Material for this task
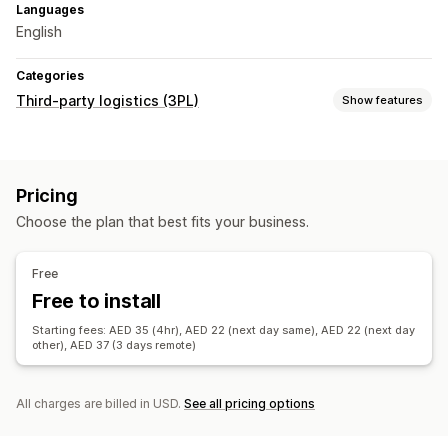
Languages
English
Categories
Third-party logistics (3PL)
Show features
Order management
Fulfillment
Shipping labels
Multi-carrier tracking
Pricing
Tracking page
Tracking links
Customer notifications
Choose the plan that best fits your business.
Tracking history
Returns
Inventory management
Free
Auto-sync
Stock alerts
Multi-warehouse
Analytics
Free to install
Starting fees: AED 35 (4hr), AED 22 (next day same), AED 22 (next day
other), AED 37 (3 days remote)
All charges are billed in USD.
See all pricing options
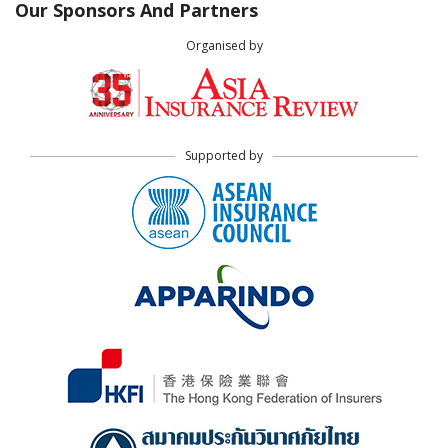
Our Sponsors And Partners
Organised by
Supported by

Problem details
Copy out every line of text in the material word for word, leaving out the pictures.

Response to the exercise
Languages
English
Categories
Third-party logistics (3PL)
Show features
Order management
Fulfillment
Shipping labels
Multi-carrier tracking
Pricing
Tracking page
Tracking links
Customer notifications
Choose the plan that best fits your business.
Tracking history
Returns
Inventory management
Free
Auto-sync
Stock alerts
Multi-warehouse
Analytics
Free to install
Starting fees: AED 35 (4hr), AED 22 (next day same), AED 22 (next day
other), AED 37 (3 days remote)
All charges are billed in USD.
See all pricing options
Our Sponsors And Partners
Organised by
Supported by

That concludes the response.